Makanan Berlabel No Pork No Lard, Benarkah Sudah Halal?

Tulisan 'no pork no lard' pada menu restoran tidak otomatis menjamin kehalalan makanan bagi konsumen Muslim. Ketua MUI Bidang Fatwa, Asrorun Niam Sholeh, menjelaskan bahwa pernyataan tersebut hanyalah deklarasi sepihak dari pelaku usaha dan belum memenuhi kriteria halal yang lengkap. Keberadaan kandungan babi dan lard bukan satu-satunya faktor penentu halal, melainkan juga mencakup cara penyembelihan hewan, bahan yang digunakan, hingga proses pengolahan makanan.

Asrorun memberikan contoh bahwa meskipun sebuah restoran menyajikan daging sapi (beef), namun jika proses penyembelihannya tidak sesuai dengan syar'i, maka daging tersebut tetap haram dikonsumsi. Hal yang sama berlaku untuk makanan laut; meskipun ikan secara dasar halal, namun jika ditambahkan bahan tidak halal seperti arak saat memasak, maka hidangan tersebut tidak dapat dikategorikan halal.

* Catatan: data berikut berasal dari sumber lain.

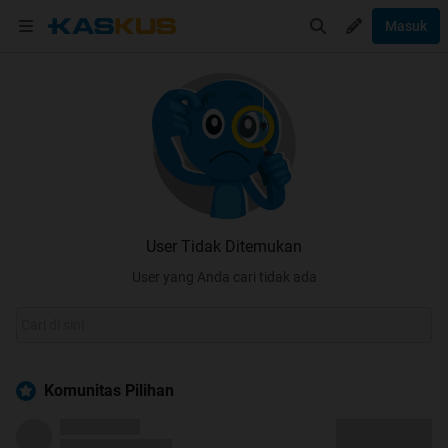
Masuk
User Tidak Ditemukan
User yang Anda cari tidak ada
Komunitas Pilihan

Oleh karena itu, Asrorun menekankan pentingnya proses sertifikasi halal resmi yang melibatkan pemeriksaan terhadap bahan dan proses produksi. Pernyataan 'halal' yang tidak didasari sertifikasi yang valid dapat berakibat hukum bagi pelaku usaha. Ia juga mendorong pelaku usaha untuk segera memproses sertifikasi halal guna memberikan kepastian dan perlindungan yang memadai bagi konsumen.